• [TRY IT]
For the entries below, the result should be an exact transcription of the lines from the one with "made according to" up to and including the one with "for you and", and only those.

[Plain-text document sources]

══════════════════════════════

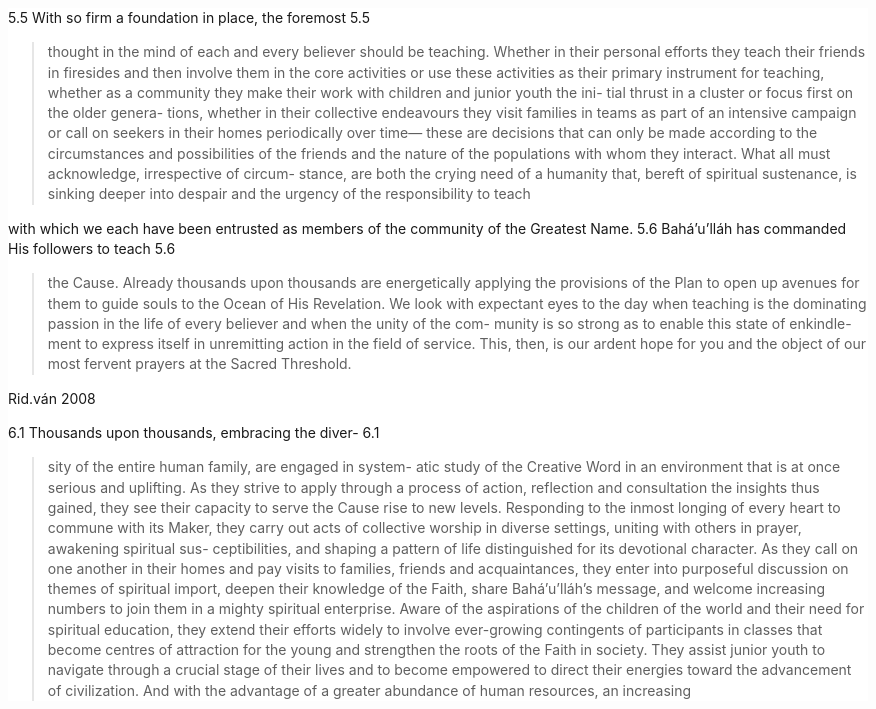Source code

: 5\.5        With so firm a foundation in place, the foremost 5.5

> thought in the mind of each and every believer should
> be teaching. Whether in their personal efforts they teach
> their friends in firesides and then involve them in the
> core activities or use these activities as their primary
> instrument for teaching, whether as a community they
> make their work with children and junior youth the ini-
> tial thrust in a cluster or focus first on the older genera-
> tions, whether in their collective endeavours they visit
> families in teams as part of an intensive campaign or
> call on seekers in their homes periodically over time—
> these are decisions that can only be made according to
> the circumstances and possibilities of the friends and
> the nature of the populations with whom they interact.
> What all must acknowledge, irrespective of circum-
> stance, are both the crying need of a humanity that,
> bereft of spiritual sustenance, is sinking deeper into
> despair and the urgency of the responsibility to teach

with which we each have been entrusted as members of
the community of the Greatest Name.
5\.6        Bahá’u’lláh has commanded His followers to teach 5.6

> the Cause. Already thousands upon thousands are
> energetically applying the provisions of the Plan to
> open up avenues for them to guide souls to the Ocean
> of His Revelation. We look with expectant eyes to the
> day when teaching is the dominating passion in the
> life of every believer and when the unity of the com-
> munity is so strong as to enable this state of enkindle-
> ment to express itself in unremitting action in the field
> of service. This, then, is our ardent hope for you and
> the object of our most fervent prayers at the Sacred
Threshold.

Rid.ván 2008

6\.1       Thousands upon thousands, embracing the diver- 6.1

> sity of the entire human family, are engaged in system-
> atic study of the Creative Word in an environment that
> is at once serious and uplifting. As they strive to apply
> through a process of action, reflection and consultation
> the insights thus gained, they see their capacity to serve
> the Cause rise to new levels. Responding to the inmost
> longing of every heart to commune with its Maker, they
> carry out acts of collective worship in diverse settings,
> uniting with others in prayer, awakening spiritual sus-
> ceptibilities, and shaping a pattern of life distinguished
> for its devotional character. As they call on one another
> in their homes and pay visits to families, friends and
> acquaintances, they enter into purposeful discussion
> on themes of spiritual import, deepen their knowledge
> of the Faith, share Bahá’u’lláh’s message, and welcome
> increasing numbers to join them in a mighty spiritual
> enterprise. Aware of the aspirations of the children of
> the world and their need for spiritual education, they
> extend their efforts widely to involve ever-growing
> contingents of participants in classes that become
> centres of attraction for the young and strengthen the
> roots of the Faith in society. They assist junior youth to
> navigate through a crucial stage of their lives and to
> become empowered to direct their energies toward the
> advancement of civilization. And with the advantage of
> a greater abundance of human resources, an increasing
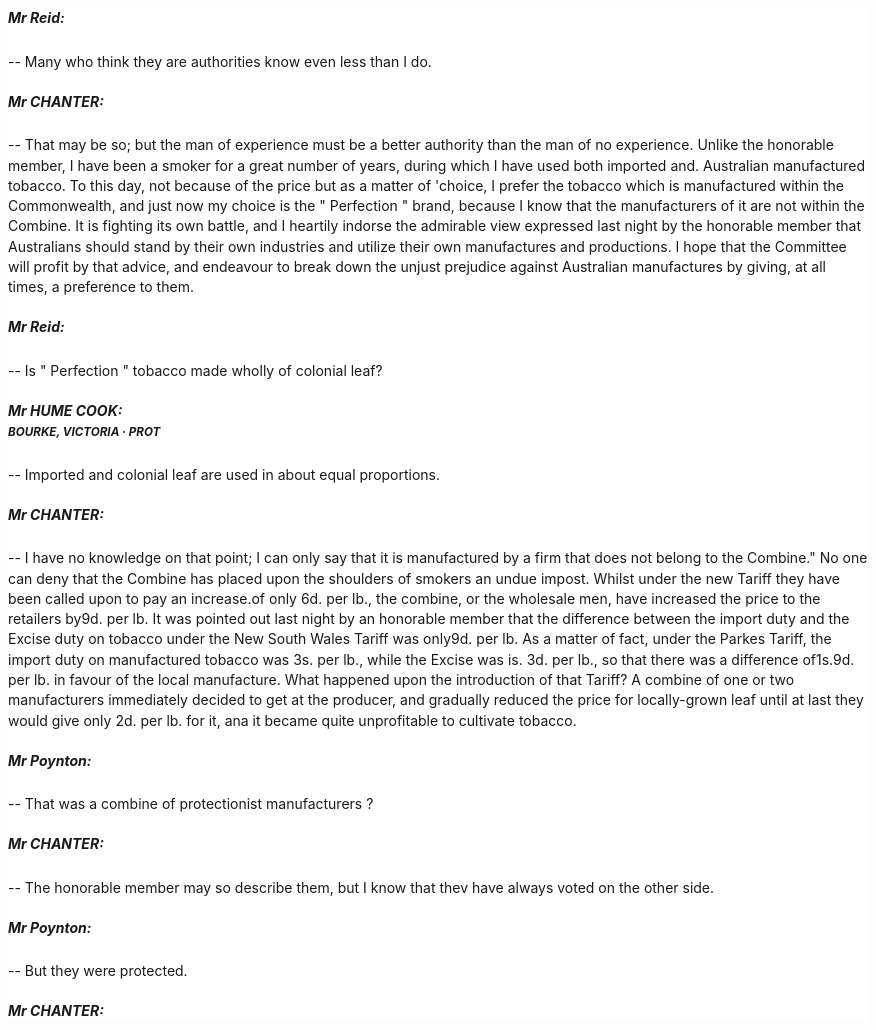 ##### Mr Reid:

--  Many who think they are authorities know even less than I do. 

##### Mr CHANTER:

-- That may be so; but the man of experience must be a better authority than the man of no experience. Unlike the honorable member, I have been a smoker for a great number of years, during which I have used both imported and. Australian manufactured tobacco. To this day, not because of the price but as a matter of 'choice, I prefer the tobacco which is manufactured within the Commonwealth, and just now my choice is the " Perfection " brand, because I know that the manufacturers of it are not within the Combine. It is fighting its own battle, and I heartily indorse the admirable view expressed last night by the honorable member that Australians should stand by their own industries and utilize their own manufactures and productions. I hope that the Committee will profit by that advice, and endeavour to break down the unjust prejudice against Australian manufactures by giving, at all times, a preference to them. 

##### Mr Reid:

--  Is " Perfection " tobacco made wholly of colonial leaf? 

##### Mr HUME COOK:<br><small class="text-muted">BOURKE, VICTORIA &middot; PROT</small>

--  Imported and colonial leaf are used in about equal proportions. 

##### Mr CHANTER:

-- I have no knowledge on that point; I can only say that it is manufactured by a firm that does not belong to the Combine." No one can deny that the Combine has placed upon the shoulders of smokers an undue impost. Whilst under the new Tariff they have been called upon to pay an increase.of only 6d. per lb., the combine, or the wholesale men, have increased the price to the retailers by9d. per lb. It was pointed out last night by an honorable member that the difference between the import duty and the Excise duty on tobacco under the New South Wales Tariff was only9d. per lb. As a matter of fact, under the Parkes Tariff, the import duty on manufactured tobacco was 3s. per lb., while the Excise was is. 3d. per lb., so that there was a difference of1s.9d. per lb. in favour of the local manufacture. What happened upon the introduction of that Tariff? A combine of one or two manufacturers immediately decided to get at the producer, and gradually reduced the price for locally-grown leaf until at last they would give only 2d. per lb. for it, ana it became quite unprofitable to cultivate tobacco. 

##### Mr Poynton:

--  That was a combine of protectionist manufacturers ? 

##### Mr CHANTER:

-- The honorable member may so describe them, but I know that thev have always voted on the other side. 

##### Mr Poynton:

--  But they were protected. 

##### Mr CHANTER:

══════════════════════════════

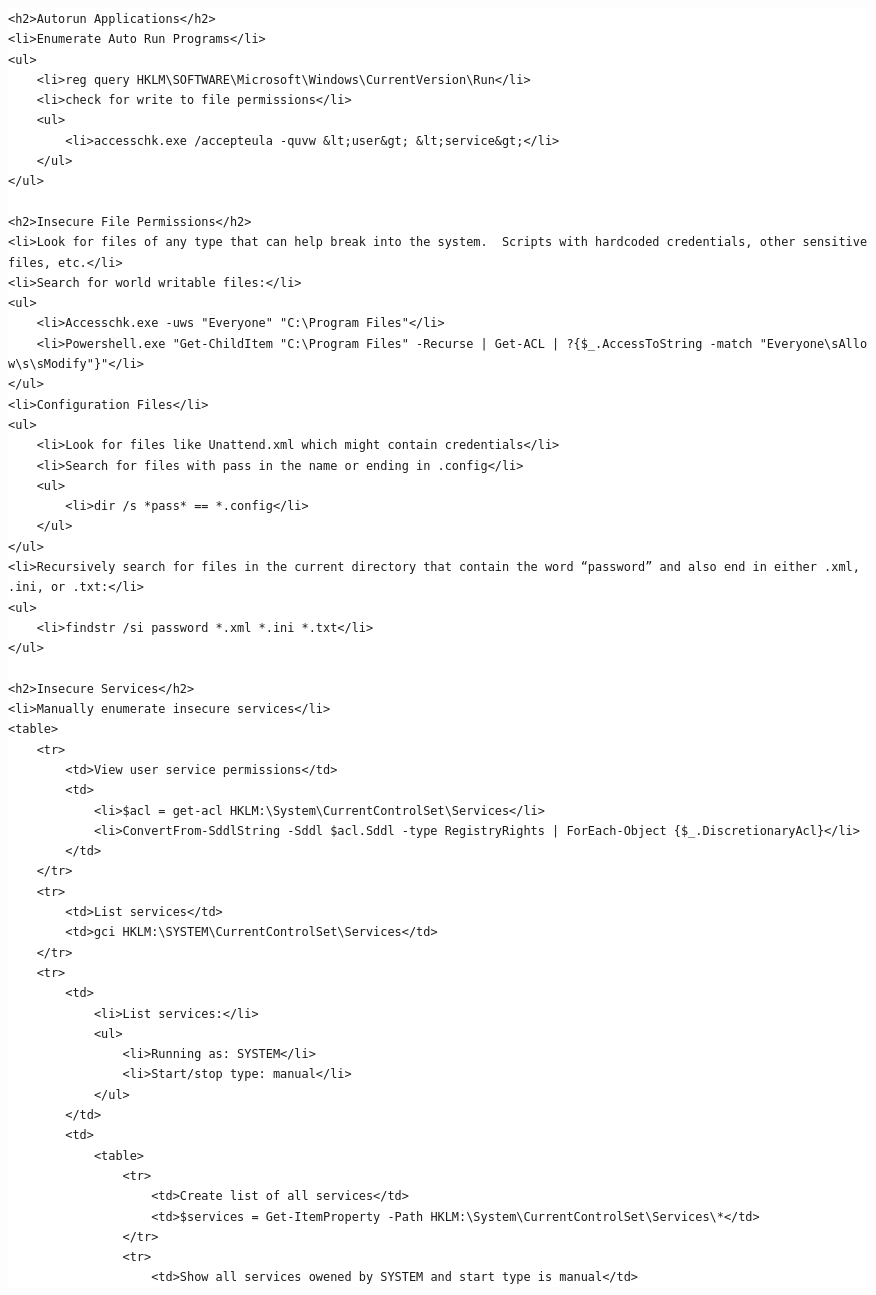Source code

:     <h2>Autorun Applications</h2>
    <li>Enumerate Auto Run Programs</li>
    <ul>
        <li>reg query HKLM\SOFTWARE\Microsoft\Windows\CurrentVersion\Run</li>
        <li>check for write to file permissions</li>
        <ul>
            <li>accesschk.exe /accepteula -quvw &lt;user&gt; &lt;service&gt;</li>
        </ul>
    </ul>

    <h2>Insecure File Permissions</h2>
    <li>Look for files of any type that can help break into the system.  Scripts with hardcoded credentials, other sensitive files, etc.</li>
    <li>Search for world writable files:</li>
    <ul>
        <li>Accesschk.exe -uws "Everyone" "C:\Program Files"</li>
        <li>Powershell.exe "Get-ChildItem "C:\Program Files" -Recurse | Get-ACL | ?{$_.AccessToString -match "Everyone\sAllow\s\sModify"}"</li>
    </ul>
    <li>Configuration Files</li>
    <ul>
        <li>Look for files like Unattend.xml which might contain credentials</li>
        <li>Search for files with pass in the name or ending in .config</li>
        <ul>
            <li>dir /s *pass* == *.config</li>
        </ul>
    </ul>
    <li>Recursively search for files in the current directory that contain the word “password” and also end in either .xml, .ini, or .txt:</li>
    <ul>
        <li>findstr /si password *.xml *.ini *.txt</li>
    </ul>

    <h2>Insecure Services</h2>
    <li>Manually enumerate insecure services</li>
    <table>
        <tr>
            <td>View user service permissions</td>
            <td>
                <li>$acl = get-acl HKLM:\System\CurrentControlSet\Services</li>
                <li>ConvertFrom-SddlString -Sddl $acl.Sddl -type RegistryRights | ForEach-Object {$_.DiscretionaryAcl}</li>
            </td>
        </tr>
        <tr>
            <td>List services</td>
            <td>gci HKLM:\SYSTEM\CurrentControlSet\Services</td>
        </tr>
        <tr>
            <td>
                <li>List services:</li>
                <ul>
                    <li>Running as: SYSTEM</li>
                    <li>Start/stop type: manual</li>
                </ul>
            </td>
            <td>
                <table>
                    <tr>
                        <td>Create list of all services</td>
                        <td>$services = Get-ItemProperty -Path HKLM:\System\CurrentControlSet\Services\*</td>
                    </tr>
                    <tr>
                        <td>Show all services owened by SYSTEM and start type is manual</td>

══════════════════════════════

• [SOLUTION BELOW]
> these are decisions that can only be made according to
> the circumstances and possibilities of the friends and
> the nature of the populations with whom they interact.
> What all must acknowledge, irrespective of circum-
> stance, are both the crying need of a humanity that,
> bereft of spiritual sustenance, is sinking deeper into
> despair and the urgency of the responsibility to teach

with which we each have been entrusted as members of
the community of the Greatest Name.
5\.6        Bahá’u’lláh has commanded His followers to teach 5.6

> the Cause. Already thousands upon thousands are
> energetically applying the provisions of the Plan to
> open up avenues for them to guide souls to the Ocean
> of His Revelation. We look with expectant eyes to the
> day when teaching is the dominating passion in the
> life of every believer and when the unity of the com-
> munity is so strong as to enable this state of enkindle-
> ment to express itself in unremitting action in the field
> of service. This, then, is our ardent hope for you and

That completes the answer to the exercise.